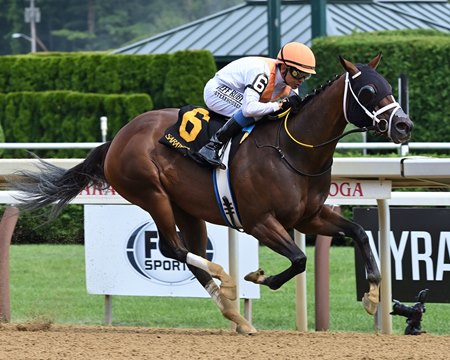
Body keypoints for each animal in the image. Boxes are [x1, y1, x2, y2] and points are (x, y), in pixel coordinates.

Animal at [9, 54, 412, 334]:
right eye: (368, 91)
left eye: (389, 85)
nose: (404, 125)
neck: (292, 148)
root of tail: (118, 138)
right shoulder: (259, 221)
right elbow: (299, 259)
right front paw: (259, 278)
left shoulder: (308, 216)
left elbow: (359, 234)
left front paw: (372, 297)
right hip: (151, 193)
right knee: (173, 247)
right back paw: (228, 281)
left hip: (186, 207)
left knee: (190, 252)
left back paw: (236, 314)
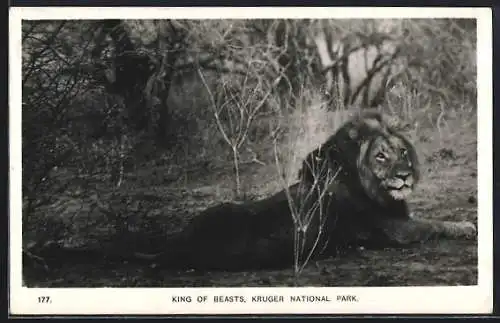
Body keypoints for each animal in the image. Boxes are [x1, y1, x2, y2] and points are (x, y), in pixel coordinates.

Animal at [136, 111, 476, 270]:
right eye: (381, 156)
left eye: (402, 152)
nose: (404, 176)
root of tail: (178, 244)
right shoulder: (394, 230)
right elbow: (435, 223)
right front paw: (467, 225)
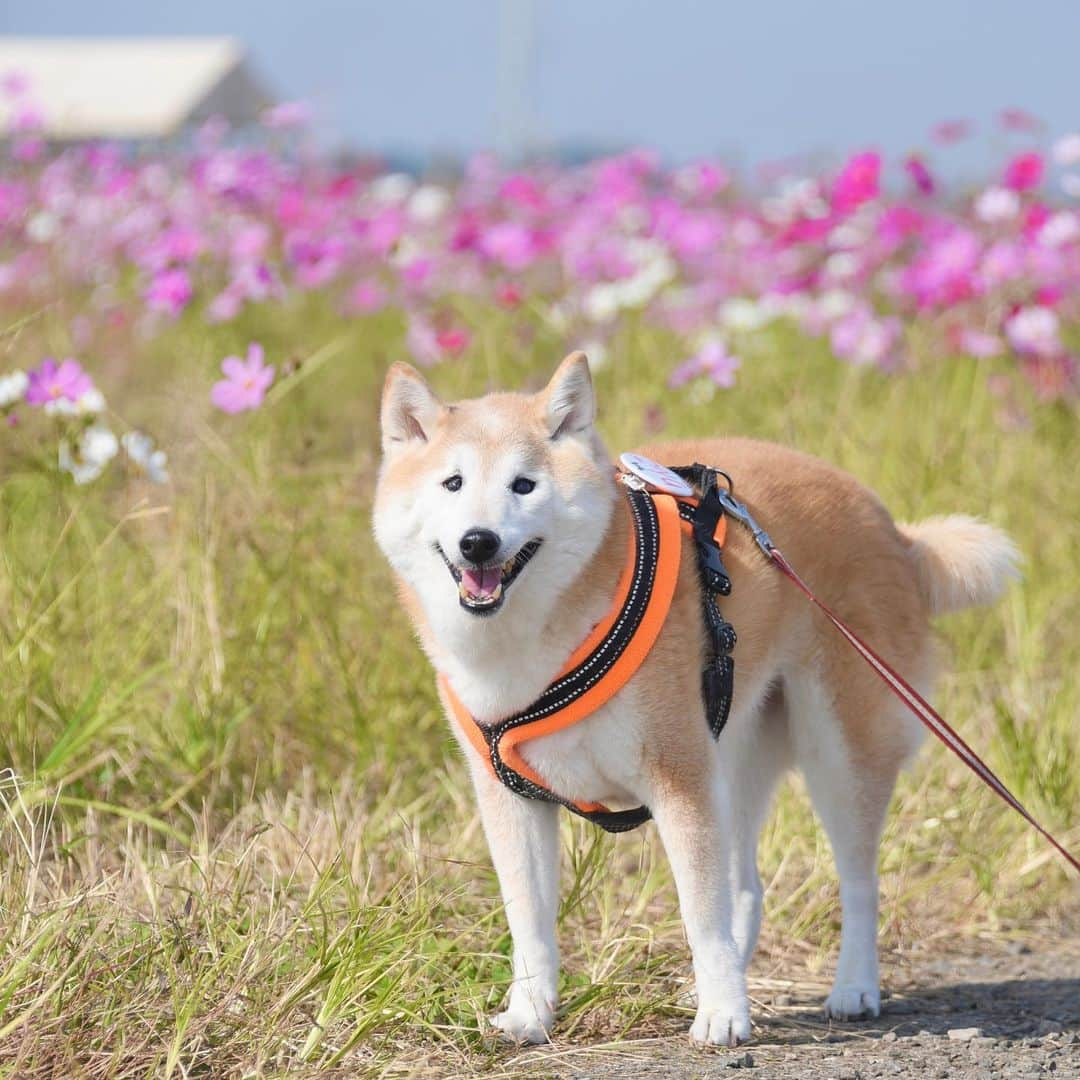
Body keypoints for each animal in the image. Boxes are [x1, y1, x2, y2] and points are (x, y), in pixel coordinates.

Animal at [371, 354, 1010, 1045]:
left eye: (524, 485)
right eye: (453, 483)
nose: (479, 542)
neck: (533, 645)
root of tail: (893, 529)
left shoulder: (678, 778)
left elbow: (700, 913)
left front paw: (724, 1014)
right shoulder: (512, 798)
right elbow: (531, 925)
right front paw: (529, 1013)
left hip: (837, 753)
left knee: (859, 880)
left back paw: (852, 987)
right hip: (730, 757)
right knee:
========
» **How to complete this task**: If a line in the records above includes the string "tail", copy it.

» **Problem solution**:
root of tail: (118, 138)
root of tail: (178, 244)
root of tail: (893, 529)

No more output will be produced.